"No he won't," said Clam. "He ain't one o' them that have to try hard to make things go — works like oiled 'chinery — powerful too, I can tell you."
"What's going to be done?" said Mrs. Nettley meditatively.
"Can't say," said Clam. "I wish my wishes was goin' to be done — but I s'pose they ain't. People's ain't mostly, in this world." She went off with her dish of tea and what not, to her mistress up-stairs. But Elizabeth this time would endure neither her presence nor her proposal. Clam was obliged to go down again leaving her mistress as she had found her. Alone with herself.
Then, when the sun was long past the meridian, Elizabeth heard upon the stair another step, of the only friend, as it seemed to her, that she had. She raised her head and listened to it. The step went past her door, and into the other room, and she sat waiting. "How little he knows," she thought, "how much of a friend he is! how little he guesses it. How far he is from thinking that when he shall have bid me good bye — somewhere — he will have taken away all of help and comfort I have. —"
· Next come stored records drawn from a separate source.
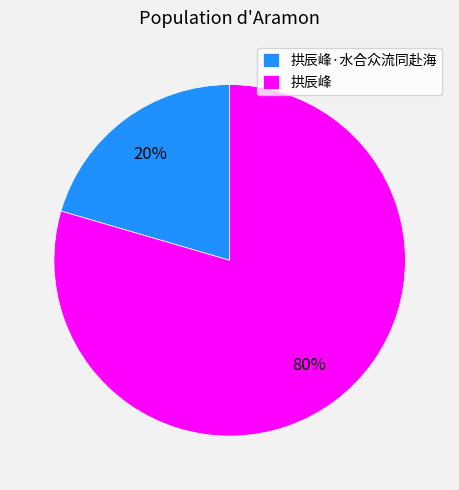

Is the sum of 拱辰峰 and 拱辰峰·水合众流同赴海 greater than half?

Yes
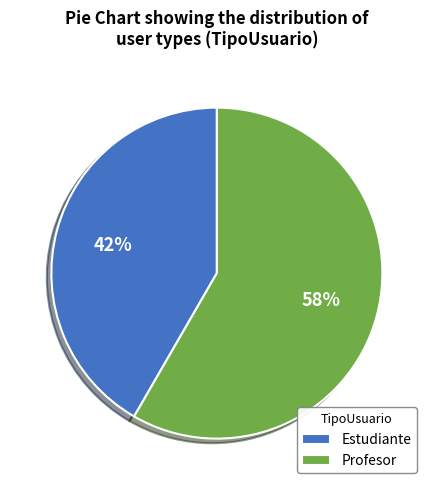

True or false: Profesor accounts for 58% of the total.

True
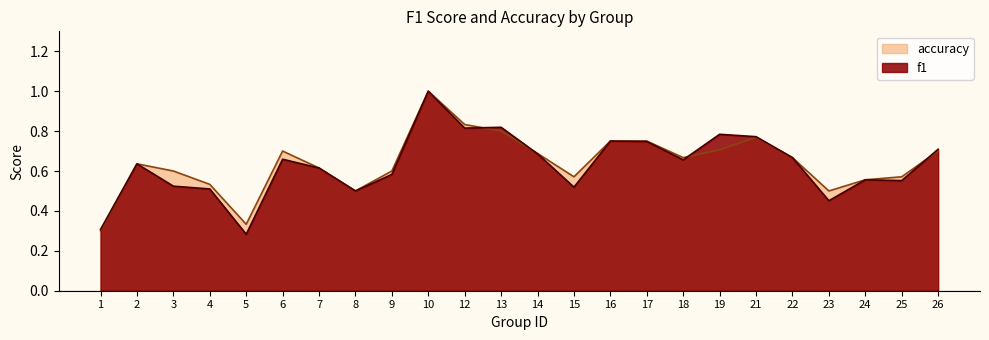

What is the sum of all f1 values?

15.1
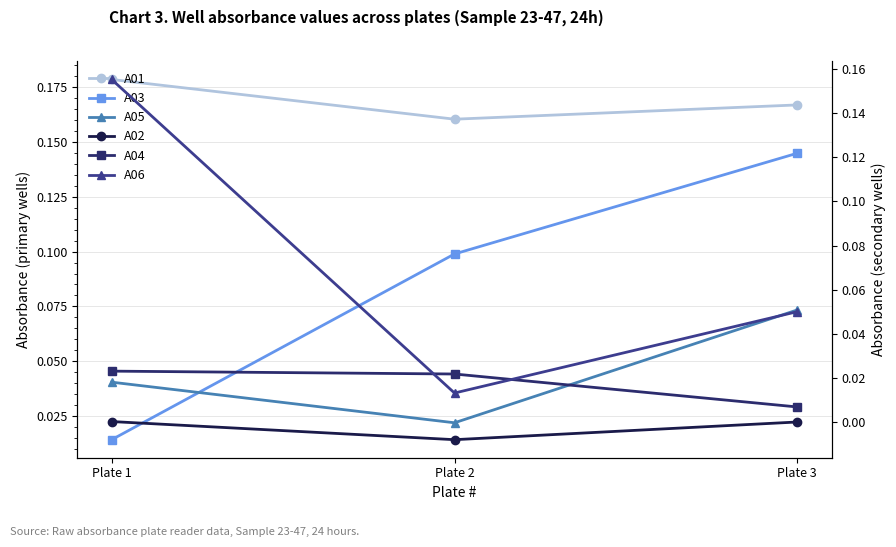

List the labels in order of A01 value, largest first.

Plate 1, Plate 3, Plate 2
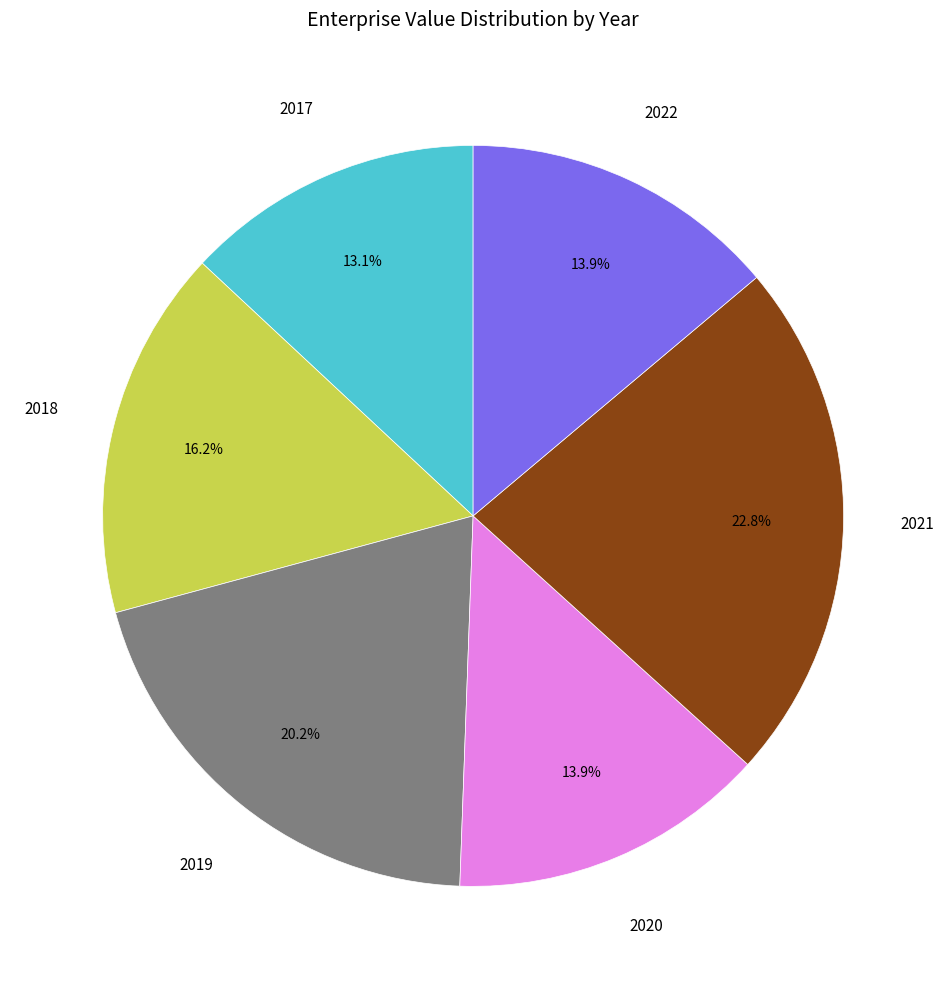

Is there a majority slice in this chart?

No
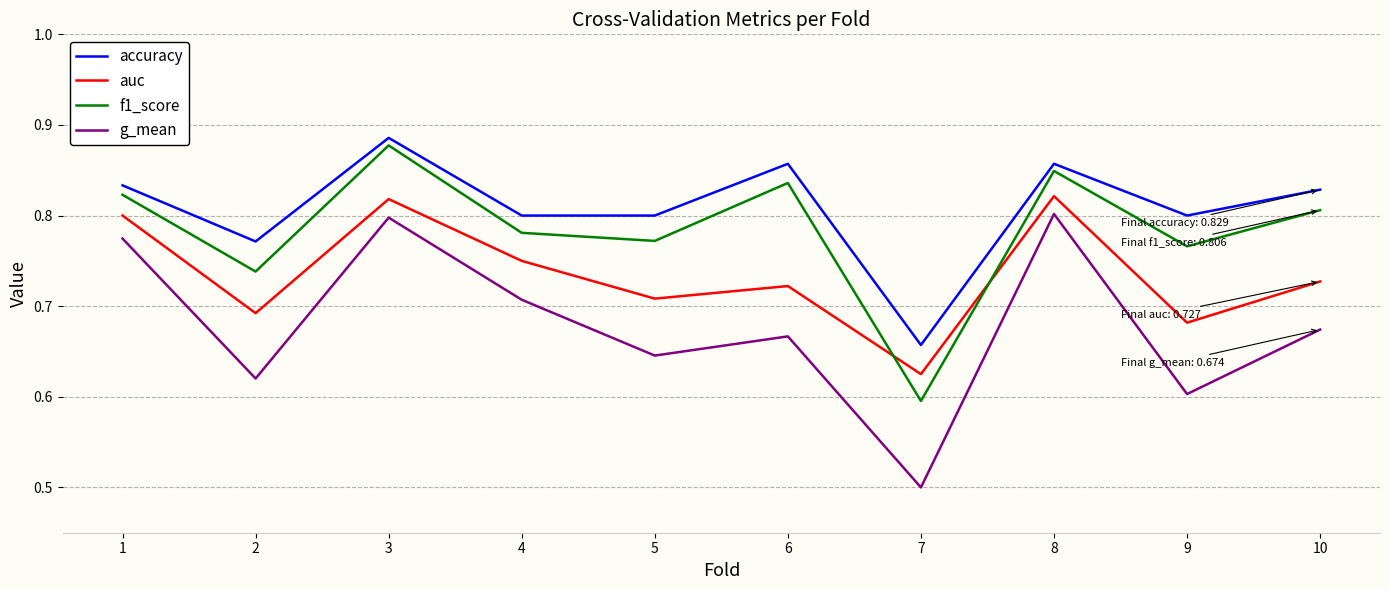

True or false: g_mean has more than 0 points higher than both neighbors.

True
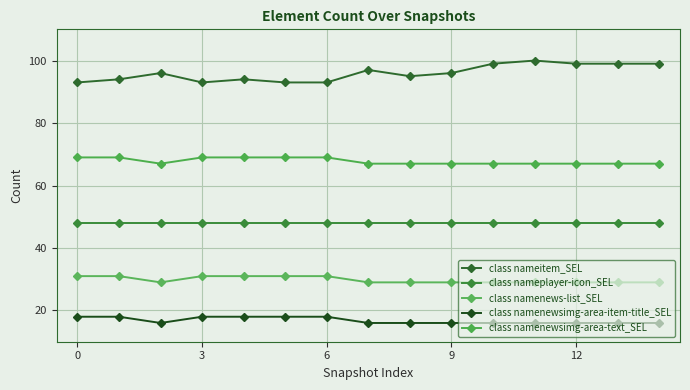

How many lines are shown in the chart?

5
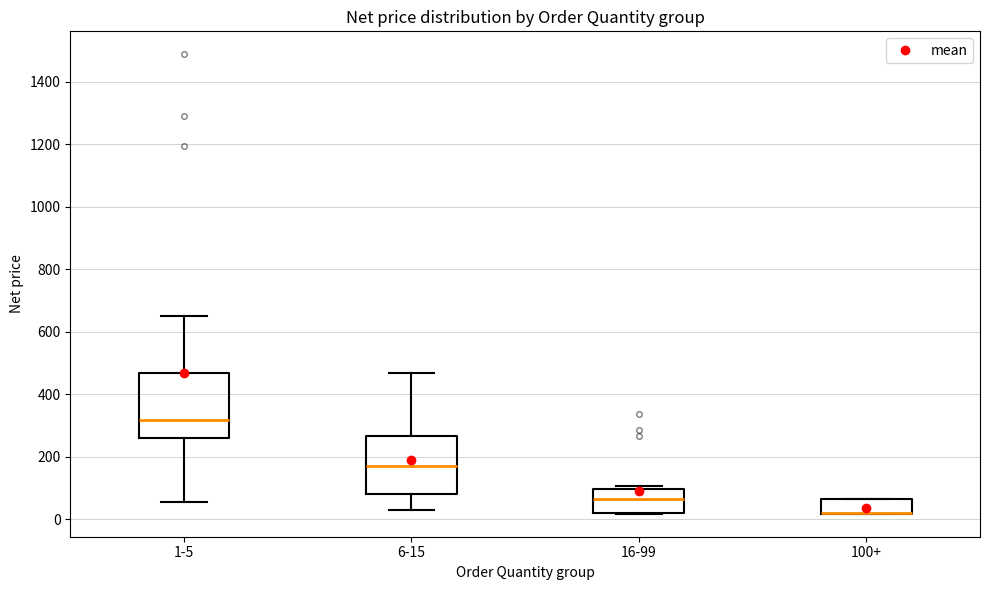

Reading left to right, transcribe this box plot: for each box, give where its median line is, the range the box spans, and where its two whiskers end, as read against the y-axis. The values are not printed on the chart, so give them approximately, as read against the axis.

1-5: median 320, box 260 to 460, whiskers 60 to 660
6-15: median 180, box 80 to 260, whiskers 20 to 460
16-99: median 60, box 20 to 100, whiskers 20 to 100 (just above the box's upper edge)
100+: median 20 (drawn on the box's lower edge), box 20 to 60, whiskers 20 to 60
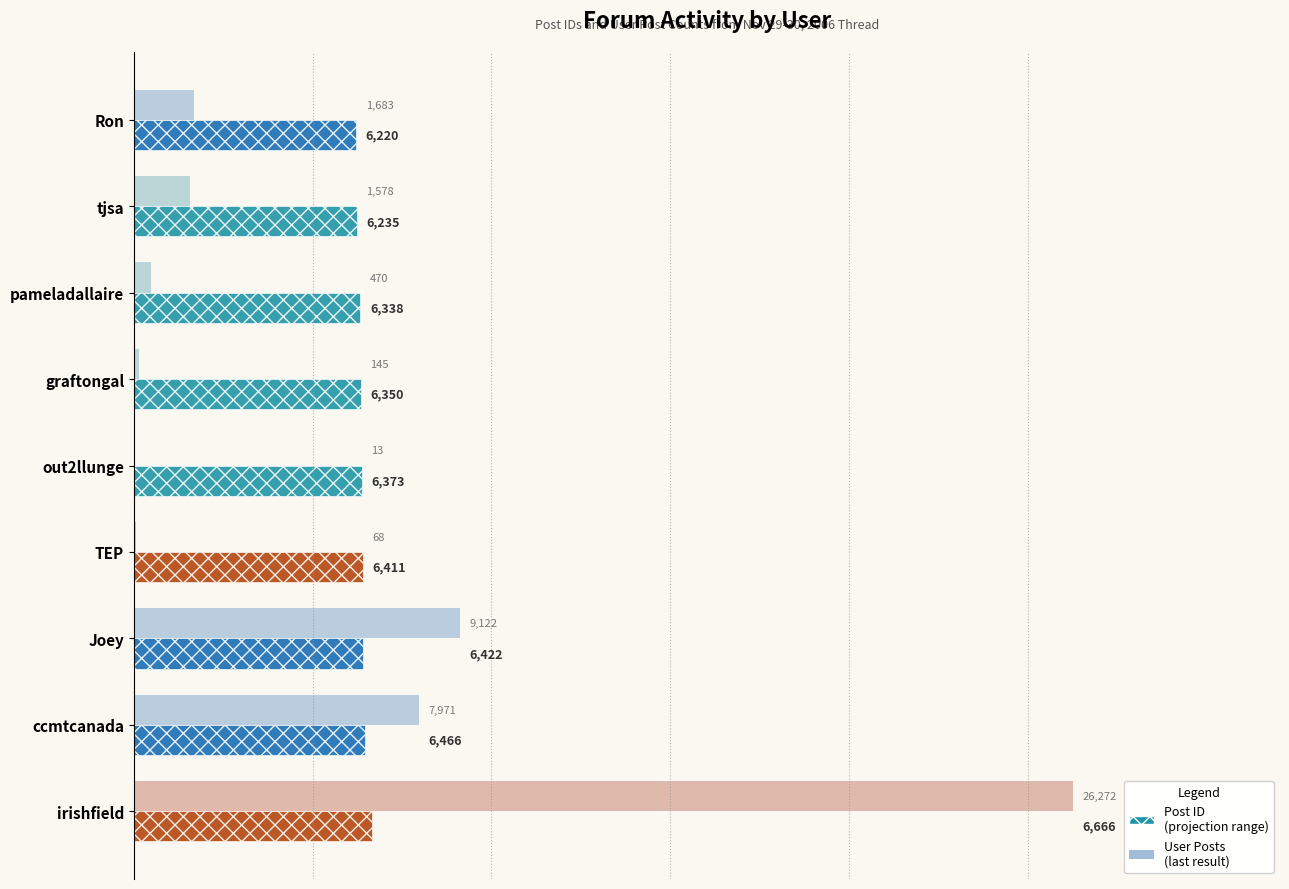

Which category has the highest value across all series?

irishfield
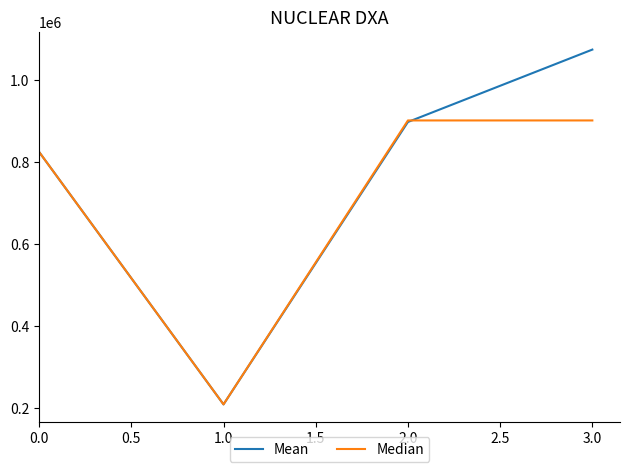

How many series are shown in this chart?

2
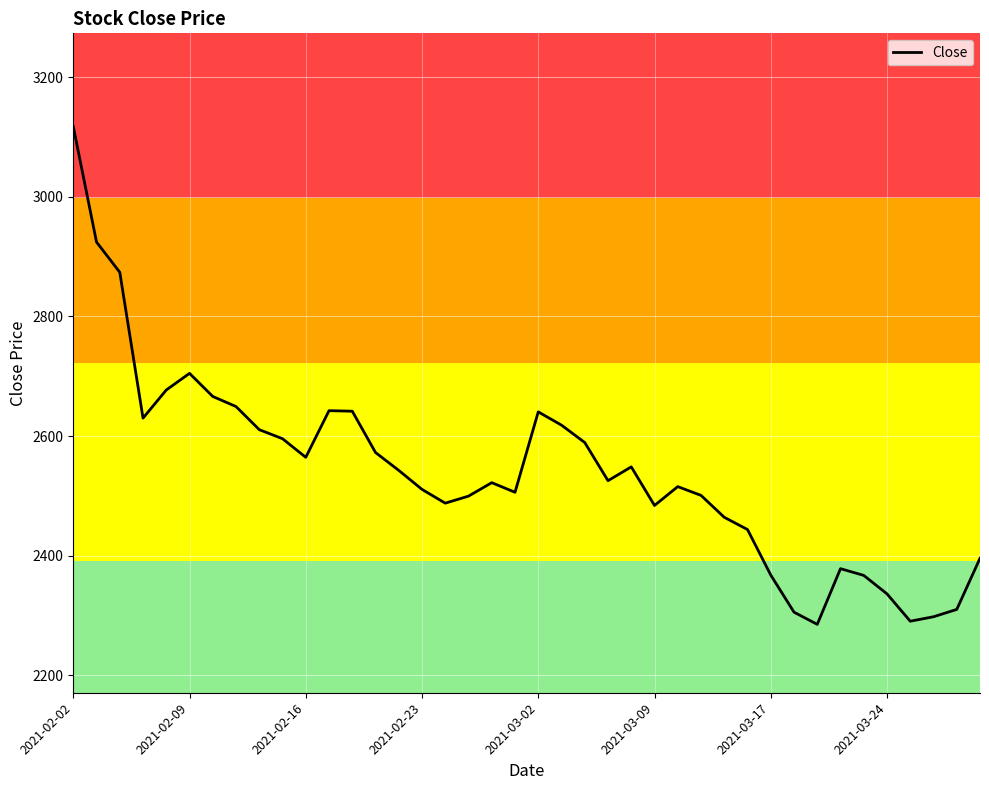

What is the smallest value displayed?

2285.4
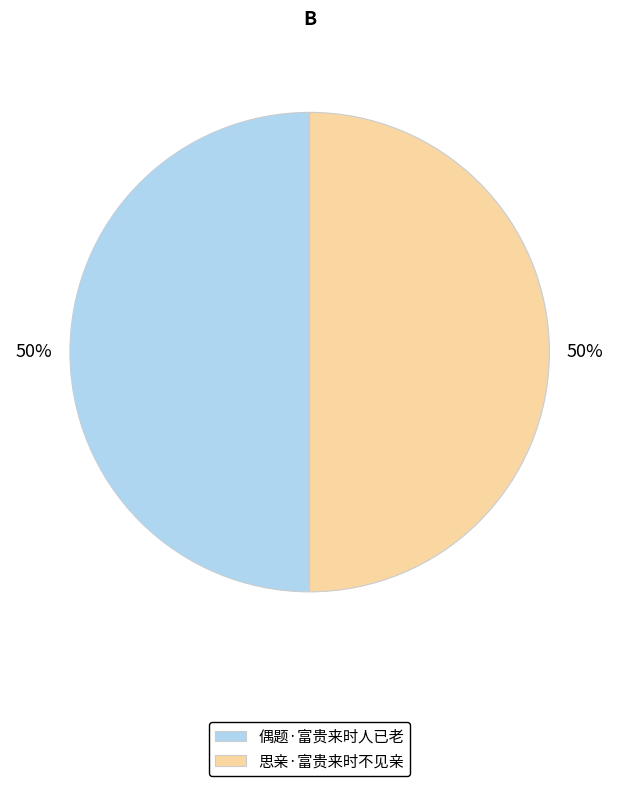

Do 思亲·富贵来时不见亲 and 偶题·富贵来时人已老 together represent more than half of the pie?

Yes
But clear and well defined as this thought was in her mind at the moment, it did not prevent her meeting her benefactor with as much outward calmness as if it had not been there. Yet the quiet meeting of hands had much that was hard to bear. Elizabeth did not dare let her thoughts take hold of it.
"Have you had what you wanted?" he said, in the way in which one asks a question of no moment when important ones are behind.
"I have had all I could have," Elizabeth answered.
There was a pause; and then he asked,
"What are your plans, Miss Elizabeth?"
"I haven't formed any. — I couldn't not, yet."